The process, which was completed in April, saw the provider arms of primary care trusts integrating with mental health trusts, acute services or going independent as community trusts.
“What struck us more than anything else was the sheer opportunistic nature of it,” he said. “’We can squeeze a few percentage points of efficiency from this organisation, let’s do a business plan’.”
He added: “To be fair [the absorbing organisations] were squeezed by a tight deadline from the DH.”
At another Confed session Mr Lambert said: “We risk-rated 20 FTs taking on community services, very few of them are clear on what they are trying to transform themselves into.”
The TCS process saw roughly a third of community services set up independently, a third integrate with mental health trusts and the final third “vertically integrate” with acutes – evenly split between FTs and non-FTs.
Another Monitor director made similar points about TCS at a conference last month.

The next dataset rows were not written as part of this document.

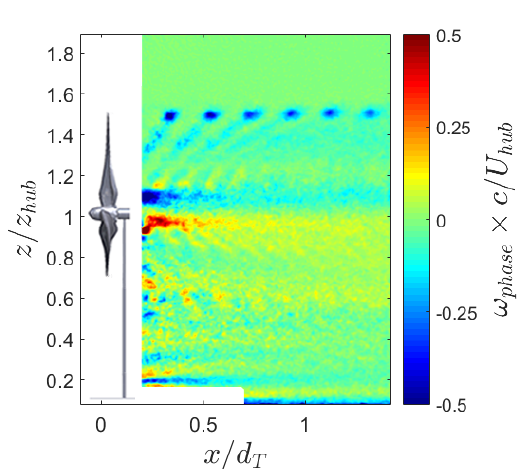
= ∇ × u where u is phase phase phase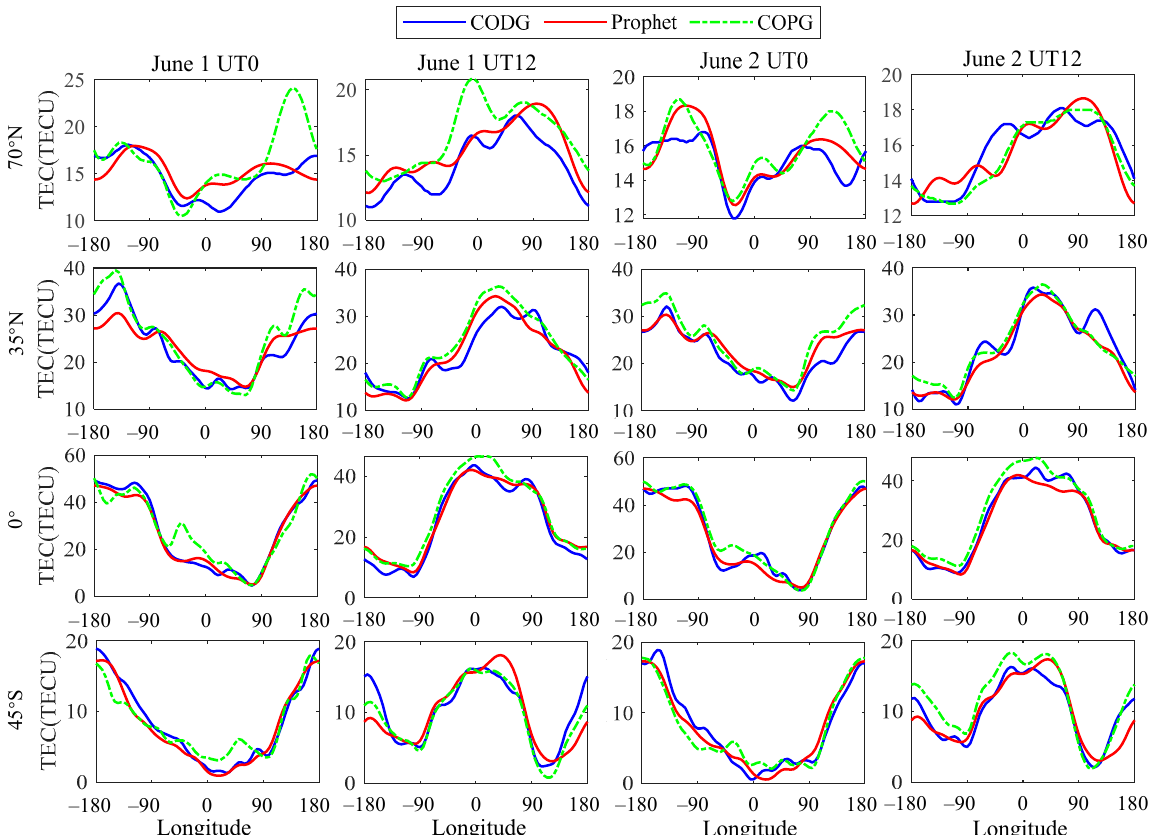
Figure 11. CODG, Prophet forecasted, and COPG values as functions of latitude under high solar activity. The blue solid lines represent the CODG values, the red solid lines represent the Prophet forecasted values, and the green dashed lines represent the COPG values.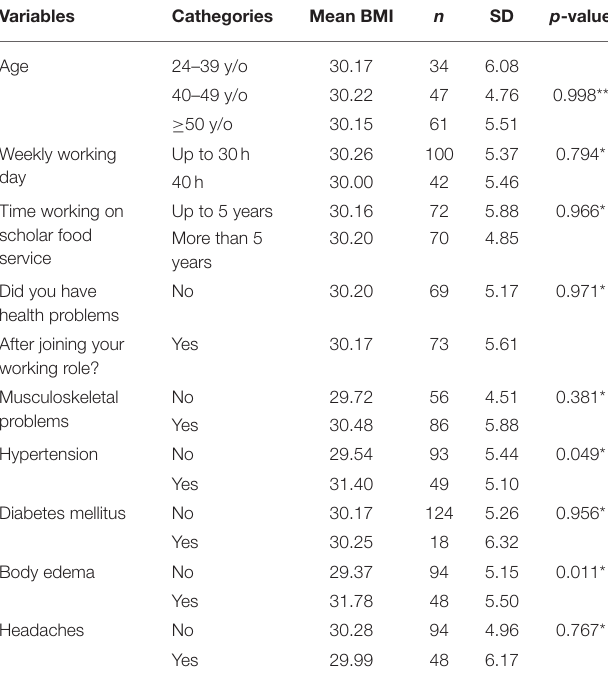
TABLE 5 | Mean and standard deviation (SD) of body mass index (BMI) and association of sociodemographic and occupational characteristics and comorbidities of food handlers.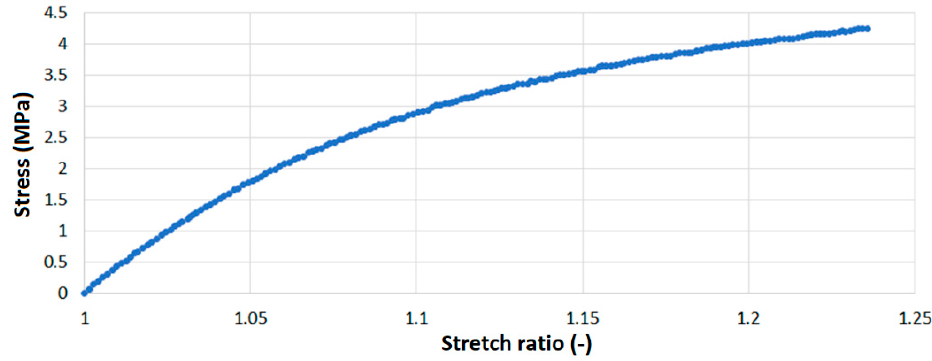
Figure 7. Stress dependence on the stretch ratio for material TPU 30D.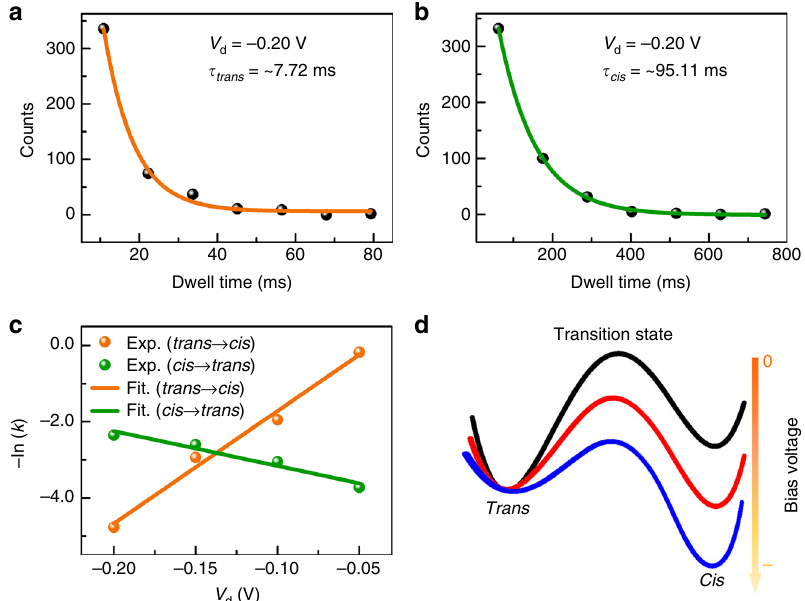
Fig. 6 Relationship between the activation energy and the bias voltage. a , b Statistics histograms of the dwell times at trans ( a ) and cis ( b ) states fi tted by a single-exponential function. c Activation energy parameters of trans – cis (orange) and cis – trans (green) as a function of the bias voltage. The variation of cis – trans is less than trans – cis . d Schematic of the energy alignment among trans , cis , and transition states triggered by the bias voltage. We take the energy of trans as the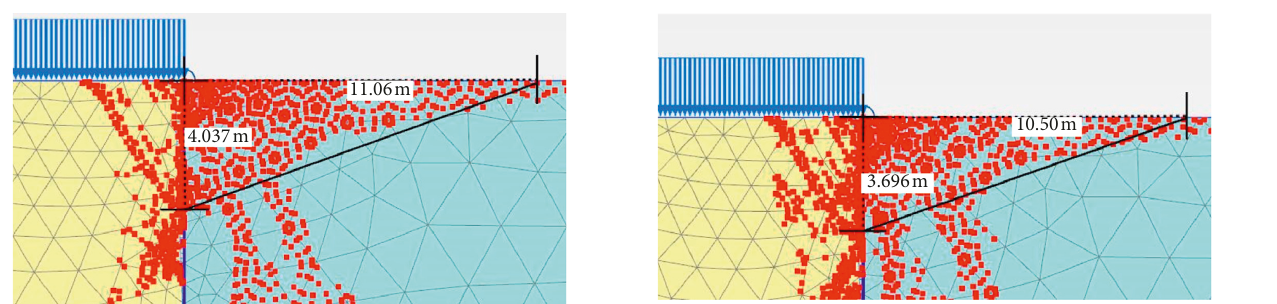
Figure 13: Distribution of failure points inside the foundation pit at φ � 25 ° .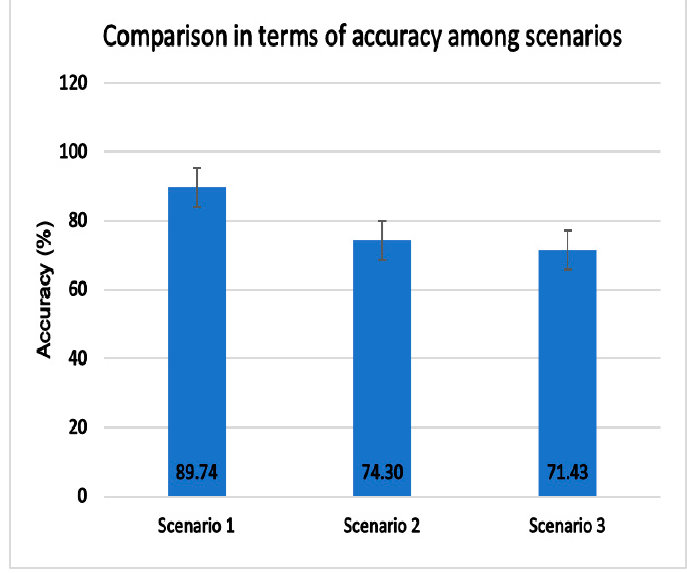
Figure 3. Comparison in terms of accuracy among scenarios.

Head of restructuring and mergers & acquisitions Richard Guest told the Healthcare Finance Management Association in his round-up of the regulator’s year: “We had a number of trusts whose rationale was ‘well, we are a bit small at the moment and we want to grow to survive’. I can’t see the patient benefits of that.
“By and large [TCS applicants] have done their homework and have undertaken thorough legal and financial due diligence. The biggest weak point was clinical due diligence, which some saw as a desktop exercise.
“It has been more of a transfer of community services than a transformation. We can understand the risk management benefits of that but hope other benefits will come through.”